## Data under study
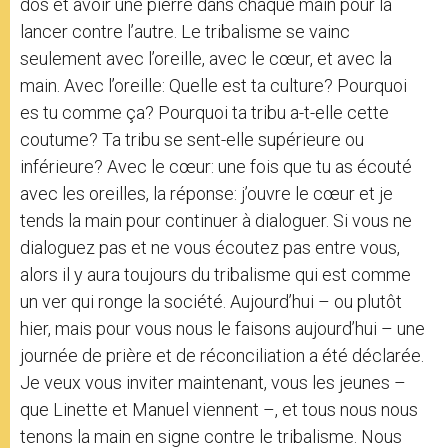
dos et avoir une pierre dans chaque main pour la
lancer contre l’autre. Le tribalisme se vainc
seulement avec l’oreille, avec le cœur, et avec la
main. Avec l’oreille: Quelle est ta culture? Pourquoi
es tu comme ça? Pourquoi ta tribu a-t-elle cette
coutume? Ta tribu se sent-elle supérieure ou
inférieure? Avec le cœur: une fois que tu as écouté
avec les oreilles, la réponse: j’ouvre le cœur et je
tends la main pour continuer à dialoguer. Si vous ne
dialoguez pas et ne vous écoutez pas entre vous,
alors il y aura toujours du tribalisme qui est comme
un ver qui ronge la société. Aujourd’hui – ou plutôt
hier, mais pour vous nous le faisons aujourd’hui – une
journée de prière et de réconciliation a été déclarée.
Je veux vous inviter maintenant, vous les jeunes –
que Linette et Manuel viennent –, et tous nous nous
tenons la main en signe contre le tribalisme. Nous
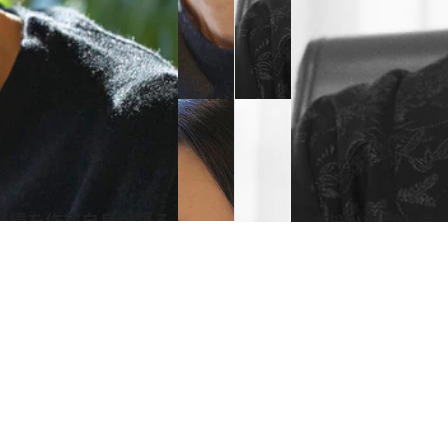
経緯を作家自身が語る
2018.12.25
やさしい人間と思ってもらうのが理想 樹木希林の「他人に対する欲望」
カルチャー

## Problem statement
Every line above should be repeated exactly; pictures stay out of the copy.

## Response area
dos et avoir une pierre dans chaque main pour la
lancer contre l’autre. Le tribalisme se vainc
seulement avec l’oreille, avec le cœur, et avec la
main. Avec l’oreille: Quelle est ta culture? Pourquoi
es tu comme ça? Pourquoi ta tribu a-t-elle cette
coutume? Ta tribu se sent-elle supérieure ou
inférieure? Avec le cœur: une fois que tu as écouté
avec les oreilles, la réponse: j’ouvre le cœur et je
tends la main pour continuer à dialoguer. Si vous ne
dialoguez pas et ne vous écoutez pas entre vous,
alors il y aura toujours du tribalisme qui est comme
un ver qui ronge la société. Aujourd’hui – ou plutôt
hier, mais pour vous nous le faisons aujourd’hui – une
journée de prière et de réconciliation a été déclarée.
Je veux vous inviter maintenant, vous les jeunes –
que Linette et Manuel viennent –, et tous nous nous
tenons la main en signe contre le tribalisme. Nous
経緯を作家自身が語る
2018.12.25
やさしい人間と思ってもらうのが理想 樹木希林の「他人に対する欲望」
カルチャー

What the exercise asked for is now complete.